Espoirs déçus de l’indépendance
Le 30 juin a marqué un tournant dans l’histoire politique de la RDC. Des putschs, des conflits armés, des crises politiques et des élections jugées non crédibles. En 62 ans d’indépendance, il s’est passé beaucoup de choses dans l’ancienne colonie belge. « 62 ans après, on a échoué. Nous avons rien fait après l’indépendance. Mais cela ne veut pas dire que le Congo manque de gens capables de le faire développer », déplore Jérôme Dimbumba.

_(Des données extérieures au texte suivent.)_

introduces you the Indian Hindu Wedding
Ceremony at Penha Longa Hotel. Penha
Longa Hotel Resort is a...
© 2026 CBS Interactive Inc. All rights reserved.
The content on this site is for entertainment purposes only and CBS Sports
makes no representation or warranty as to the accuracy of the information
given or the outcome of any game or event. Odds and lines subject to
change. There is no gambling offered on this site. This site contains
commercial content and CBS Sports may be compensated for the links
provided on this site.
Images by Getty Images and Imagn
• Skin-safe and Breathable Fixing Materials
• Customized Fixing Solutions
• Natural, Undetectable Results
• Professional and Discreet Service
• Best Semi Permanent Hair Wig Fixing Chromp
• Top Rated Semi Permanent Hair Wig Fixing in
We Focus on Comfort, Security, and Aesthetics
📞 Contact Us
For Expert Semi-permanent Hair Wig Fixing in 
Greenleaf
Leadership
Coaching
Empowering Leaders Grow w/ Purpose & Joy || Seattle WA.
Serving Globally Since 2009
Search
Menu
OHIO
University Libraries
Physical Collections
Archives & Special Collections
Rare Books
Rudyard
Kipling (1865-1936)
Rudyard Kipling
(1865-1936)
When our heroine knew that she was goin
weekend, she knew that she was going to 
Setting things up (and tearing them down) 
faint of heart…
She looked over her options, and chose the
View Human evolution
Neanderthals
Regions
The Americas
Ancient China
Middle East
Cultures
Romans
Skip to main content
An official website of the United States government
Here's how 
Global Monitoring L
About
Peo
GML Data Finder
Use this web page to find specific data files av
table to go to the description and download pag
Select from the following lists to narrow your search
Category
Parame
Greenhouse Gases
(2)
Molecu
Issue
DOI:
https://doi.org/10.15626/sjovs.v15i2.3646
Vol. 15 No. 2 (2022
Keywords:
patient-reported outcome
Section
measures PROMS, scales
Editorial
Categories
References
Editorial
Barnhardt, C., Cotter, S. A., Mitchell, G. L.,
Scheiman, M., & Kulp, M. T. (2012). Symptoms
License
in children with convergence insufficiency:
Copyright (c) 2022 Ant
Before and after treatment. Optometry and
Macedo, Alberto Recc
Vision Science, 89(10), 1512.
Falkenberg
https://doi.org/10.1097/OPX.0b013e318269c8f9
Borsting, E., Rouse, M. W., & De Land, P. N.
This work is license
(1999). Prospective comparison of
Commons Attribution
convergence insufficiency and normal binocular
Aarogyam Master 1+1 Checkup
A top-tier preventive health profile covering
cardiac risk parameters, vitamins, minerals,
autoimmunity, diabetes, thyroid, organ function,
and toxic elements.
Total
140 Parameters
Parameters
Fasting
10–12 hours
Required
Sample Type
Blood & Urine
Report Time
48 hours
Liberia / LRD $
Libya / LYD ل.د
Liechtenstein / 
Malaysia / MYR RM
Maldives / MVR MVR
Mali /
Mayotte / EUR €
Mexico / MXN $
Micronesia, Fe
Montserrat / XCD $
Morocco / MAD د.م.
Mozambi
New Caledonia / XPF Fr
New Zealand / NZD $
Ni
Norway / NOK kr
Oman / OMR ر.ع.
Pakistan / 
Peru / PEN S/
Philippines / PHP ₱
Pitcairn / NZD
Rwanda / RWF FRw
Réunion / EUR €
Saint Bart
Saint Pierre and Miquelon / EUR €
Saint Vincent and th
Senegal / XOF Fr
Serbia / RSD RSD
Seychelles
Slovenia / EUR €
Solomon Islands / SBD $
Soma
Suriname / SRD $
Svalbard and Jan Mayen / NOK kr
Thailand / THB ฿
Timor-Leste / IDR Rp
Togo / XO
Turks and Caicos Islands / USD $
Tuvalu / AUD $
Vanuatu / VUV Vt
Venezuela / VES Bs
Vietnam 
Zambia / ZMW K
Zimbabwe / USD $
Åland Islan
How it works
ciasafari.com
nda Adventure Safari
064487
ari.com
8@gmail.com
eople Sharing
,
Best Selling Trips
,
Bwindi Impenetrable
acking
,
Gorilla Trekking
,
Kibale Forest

La RDC n’a pas eu une indépendance économique, croit Honoré Zanga Magbeta. Il indique que « le pays dépend toujours des aides extérieurs ». M. Magbeta pense que l’accession à l’indépendance devrait être « progressive ». « Il y a aucun changement 62 ans après. On a reculé à cause de l’égoïsme », dit-il.

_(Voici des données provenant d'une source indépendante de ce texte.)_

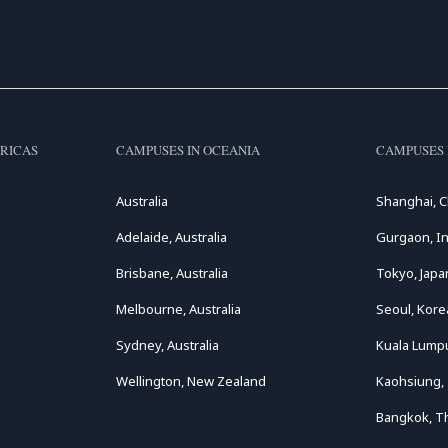
RICAS
CAMPUSES IN OCEANIA
CAMPUSES 
Australia
Shanghai, C
Adelaide, Australia
Gurgaon, In
Brisbane, Australia
Tokyo, Japa
Melbourne, Australia
Seoul, Kore
Sydney, Australia
Kuala Lumpu
Wellington, New Zealand
Kaohsiung,
Bangkok, T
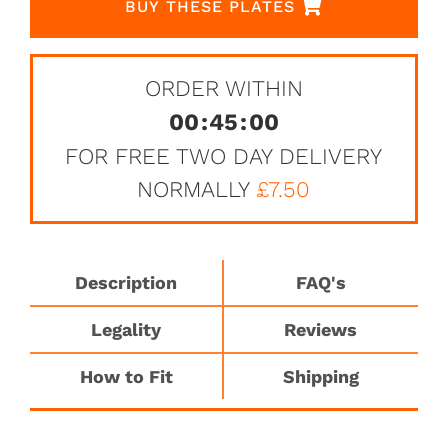
BUY THESE PLATES
ORDER WITHIN
00
:
45
:
00
FOR FREE TWO DAY DELIVERY
NORMALLY
£7.50
Description
FAQ's
Legality
Reviews
How to Fit
Shipping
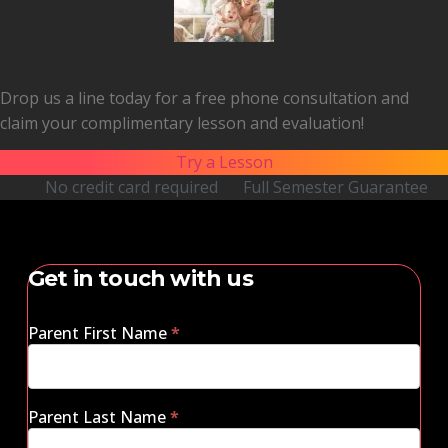
2,000+ profound transformations
Questions?
Drop us a line today for a free phone consultation and
claim your complimentary lesson and evaluation!
Try a Lesson
No credit card required
Full Semester Guarantee
Get in touch with us
Parent First Name
*
Parent Last Name
*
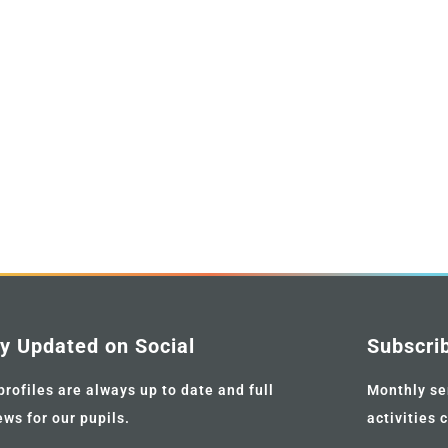
y Updated on Social
Subscri
profiles are always up to date and full
Monthly se
ews for our pupils.
activities 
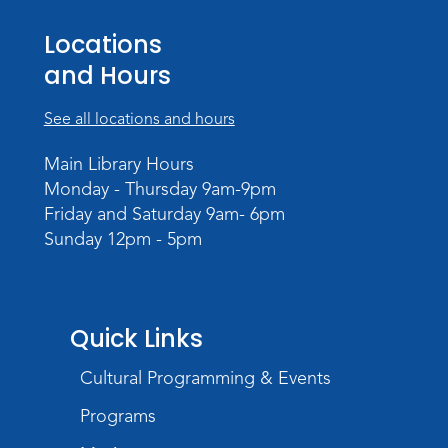
Personalized Paper Maps
-
Locations
Intermediate Electric Cutting
and Hours
Thu, Sep 03, 6:00pm - 8:00pm
Meeting Room
See all locations and hours
Register
Main Library Hours
Registration opens Thursday, August 20
Monday - Thursday 9am-9pm
2026 at 6:00pm
Friday and Saturday 9am- 6pm
Sunday 12pm - 5pm
Quick Links
Cultural Programming & Events
Programs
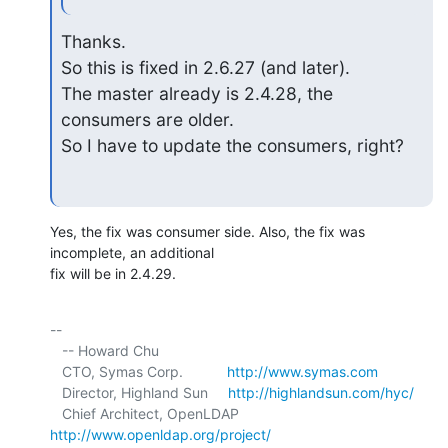
Thanks.

So this is fixed in 2.6.27 (and later).

The master already is 2.4.28, the 
consumers are older.

So I have to update the consumers, right?
Yes, the fix was consumer side. Also, the fix was 
incomplete, an additional 

fix will be in 2.4.29.
-- 

   -- Howard Chu

   CTO, Symas Corp.           
http://www.symas.com
   Director, Highland Sun     
http://highlandsun.com/hyc/
   Chief Architect, OpenLDAP  
http://www.openldap.org/project/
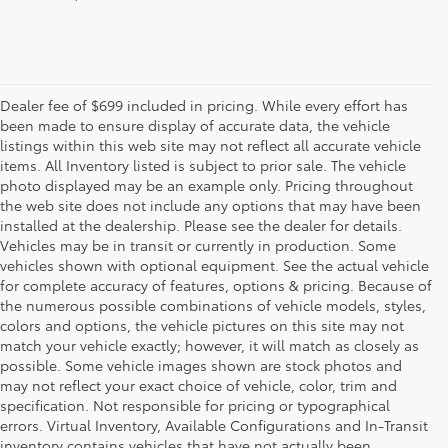
Dealer fee of $699 included in pricing. While every effort has
been made to ensure display of accurate data, the vehicle
listings within this web site may not reflect all accurate vehicle
items. All Inventory listed is subject to prior sale. The vehicle
photo displayed may be an example only. Pricing throughout
the web site does not include any options that may have been
installed at the dealership. Please see the dealer for details.
Vehicles may be in transit or currently in production. Some
vehicles shown with optional equipment. See the actual vehicle
for complete accuracy of features, options & pricing. Because of
the numerous possible combinations of vehicle models, styles,
colors and options, the vehicle pictures on this site may not
match your vehicle exactly; however, it will match as closely as
possible. Some vehicle images shown are stock photos and
may not reflect your exact choice of vehicle, color, trim and
specification. Not responsible for pricing or typographical
errors. Virtual Inventory, Available Configurations and In-Transit
inventory contains vehicles that have not actually been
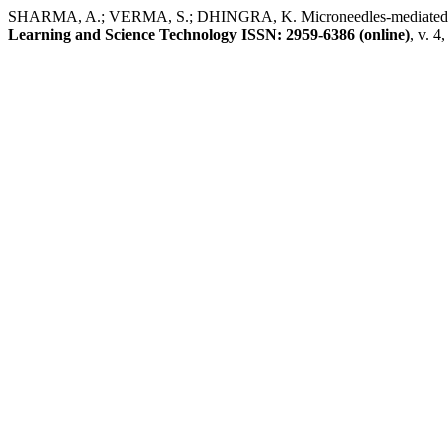
SHARMA, A.; VERMA, S.; DHINGRA, K. Microneedles-mediated tran
Learning and Science Technology ISSN: 2959-6386 (online)
, v. 4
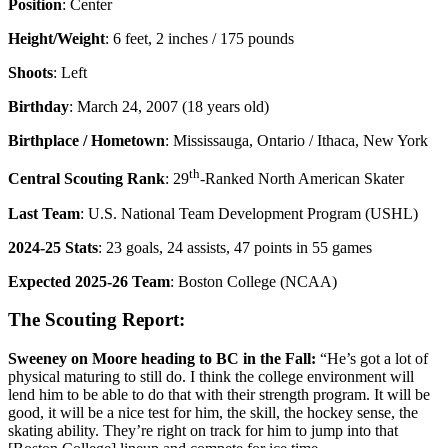
Position
: Center
Height/Weight
: 6 feet, 2 inches / 175 pounds
Shoots
: Left
Birthday
: March 24, 2007 (18 years old)
Birthplace / Hometown
: Mississauga, Ontario / Ithaca, New York
th
Central Scouting Rank
: 29
-Ranked North American Skater
Last Team
: U.S. National Team Development Program (USHL)
2024-25 Stats
: 23 goals, 24 assists, 47 points in 55 games
Expected 2025-26 Team
: Boston College (NCAA)
The Scouting Report:
Sweeney on Moore heading to BC in the Fall:
“He’s got a lot of
physical maturing to still do. I think the college environment will
lend him to be able to do that with their strength program. It will be
good, it will be a nice test for him, the skill, the hockey sense, the
skating ability. They’re right on track for him to jump into that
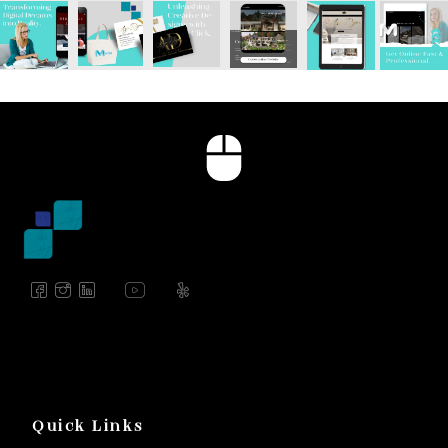
Quick Links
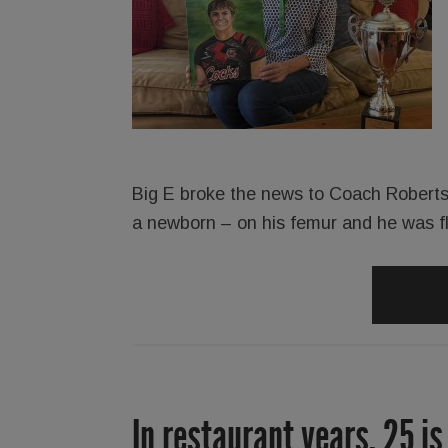
Big E broke the news to Coach Roberts
a newborn – on his femur and he was f
In restaurant years, 25 is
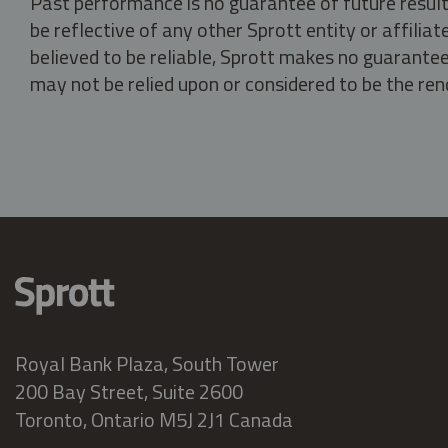
Past performance is no guarantee of future result
be reflective of any other Sprott entity or affili
believed to be reliable, Sprott makes no guarantee 
may not be relied upon or considered to be the rend
Royal Bank Plaza, South Tower
200 Bay Street, Suite 2600
Toronto, Ontario M5J 2J1 Canada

Cette année, la fête de l’indépendance est célébrée dans un contexte particulier. Le pays rend hommage à Patrice Emery Lumumba, dont le reste a été restitué par la justice belge. Il s’agit d’une dent retrouvée entre les mains d’un officier belge chargé de faire disparaître le premier Premier ministre congolais.